** PASSAGE FOR REVIEW follows **

Why The Stimulus Is Too Small

Why The Stimulus Is Too Small

There's a hurricane coming. Meteorologists aren't sure what category it will be but know it will be the worst in generations. There's a warehouse full of sandbags.

What do you do?

Some folks in town are arguing that using the entire warehouse would be wasteful and leave the next generation without any sandbags. Half the sandbags might be enough to stop the surging waters, they argue.

Then again, half might not be enough.

"Use them all," suggests economist James Galbraith. "If it turns out that you've used too many, then you've got extra sandbags. Big deal. If you use too few, they're all destroyed."

Yet as the economic hurricane hits, President Obama and the U.S. Congress - driven by centrist senators from both parties - have decided to leave a few sandbags in the shed, hoping the waters won't rise too high.

The stimulus package scheduled to be voted on Tuesday, say contrarian economists, is simply too small to withstand the economic storm that's coming.

It's a matter of basic math, says economist Dean Baker of the Center for Economic and Policy Research. The economy is currently losing - annually -- $450 billion in housing wealth, $650 billion in consumer spending and $150 billion in commercial real estate value.

** End of PASSAGE FOR REVIEW **
** INFORMATION SHOWN follows **

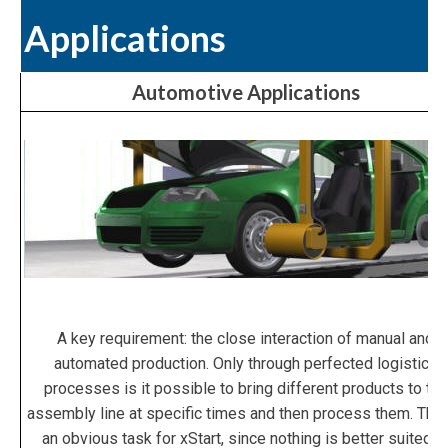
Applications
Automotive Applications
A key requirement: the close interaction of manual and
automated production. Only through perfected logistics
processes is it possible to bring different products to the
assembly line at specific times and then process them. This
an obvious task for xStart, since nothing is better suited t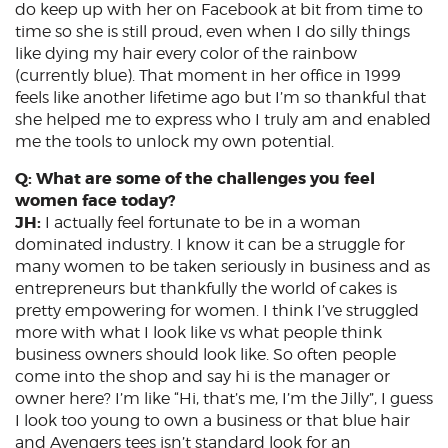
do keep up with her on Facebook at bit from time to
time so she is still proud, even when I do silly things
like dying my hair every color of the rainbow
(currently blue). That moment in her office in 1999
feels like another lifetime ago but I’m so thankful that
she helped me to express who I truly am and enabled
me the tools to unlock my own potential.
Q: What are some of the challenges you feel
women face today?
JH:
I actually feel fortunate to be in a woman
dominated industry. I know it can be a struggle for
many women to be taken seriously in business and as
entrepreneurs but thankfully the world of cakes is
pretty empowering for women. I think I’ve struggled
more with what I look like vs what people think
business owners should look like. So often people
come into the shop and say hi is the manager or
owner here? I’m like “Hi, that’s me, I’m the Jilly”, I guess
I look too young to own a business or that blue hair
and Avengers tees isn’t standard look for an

** End of INFORMATION SHOWN **
** INFORMATION SHOWN follows **

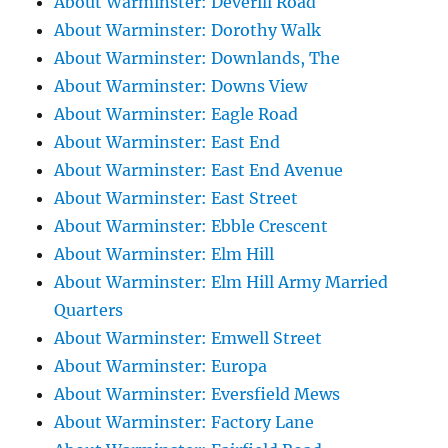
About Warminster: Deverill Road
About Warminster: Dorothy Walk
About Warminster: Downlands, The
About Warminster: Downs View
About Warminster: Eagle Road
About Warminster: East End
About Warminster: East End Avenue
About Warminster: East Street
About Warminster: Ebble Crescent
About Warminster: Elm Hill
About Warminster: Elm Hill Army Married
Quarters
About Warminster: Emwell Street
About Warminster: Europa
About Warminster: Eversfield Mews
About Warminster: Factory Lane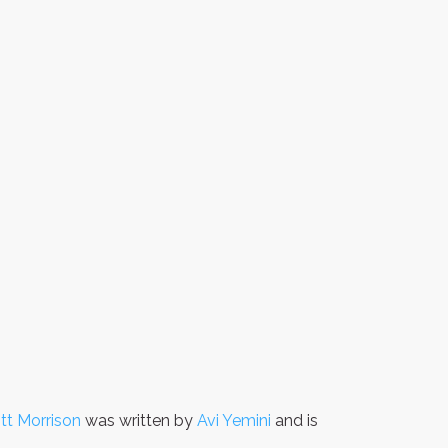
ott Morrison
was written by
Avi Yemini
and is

** End of INFORMATION SHOWN **
** INFORMATION SHOWN follows **

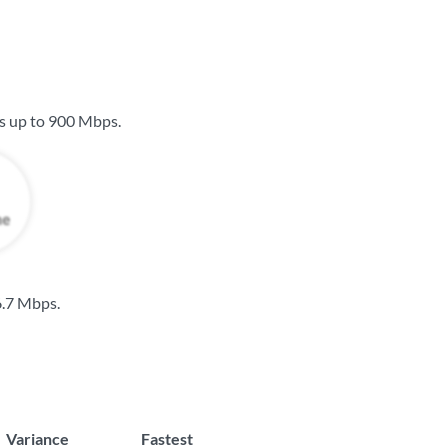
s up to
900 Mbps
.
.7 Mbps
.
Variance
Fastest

** End of INFORMATION SHOWN **

EXERCISES TO COMPLETE –
1. Decide whether each statement agrees with the stimulus article. Answer yes or no for each, quoting the words of the article that settle it. (a) Meteorologists know the coming hurricane will be the worst in generations. (b) James Galbraith recommends using half the sandbags. (c) The economy is losing $650 billion a year in commercial real estate value.
2. From the stimulus article, extract the passage starting at "There's a hurricane" and ending at "rise too high.".
Rely solely on the stimulus article for what comes next.

EXPECTED RESPONSES –
1.
(a) Yes: "Meteorologists aren't sure what category it will be but know it will be the worst in generations."
(b) No: "Use them all," suggests economist James Galbraith.
(c) No: "$150 billion in commercial real estate value."

2.
There's a hurricane coming. Meteorologists aren't sure what category it will be but know it will be the worst in generations. There's a warehouse full of sandbags.

What do you do?

Some folks in town are arguing that using the entire warehouse would be wasteful and leave the next generation without any sandbags. Half the sandbags might be enough to stop the surging waters, they argue.

Then again, half might not be enough.

"Use them all," suggests economist James Galbraith. "If it turns out that you've used too many, then you've got extra sandbags. Big deal. If you use too few, they're all destroyed."

Yet as the economic hurricane hits, President Obama and the U.S. Congress - driven by centrist senators from both parties - have decided to leave a few sandbags in the shed, hoping the waters won't rise too high.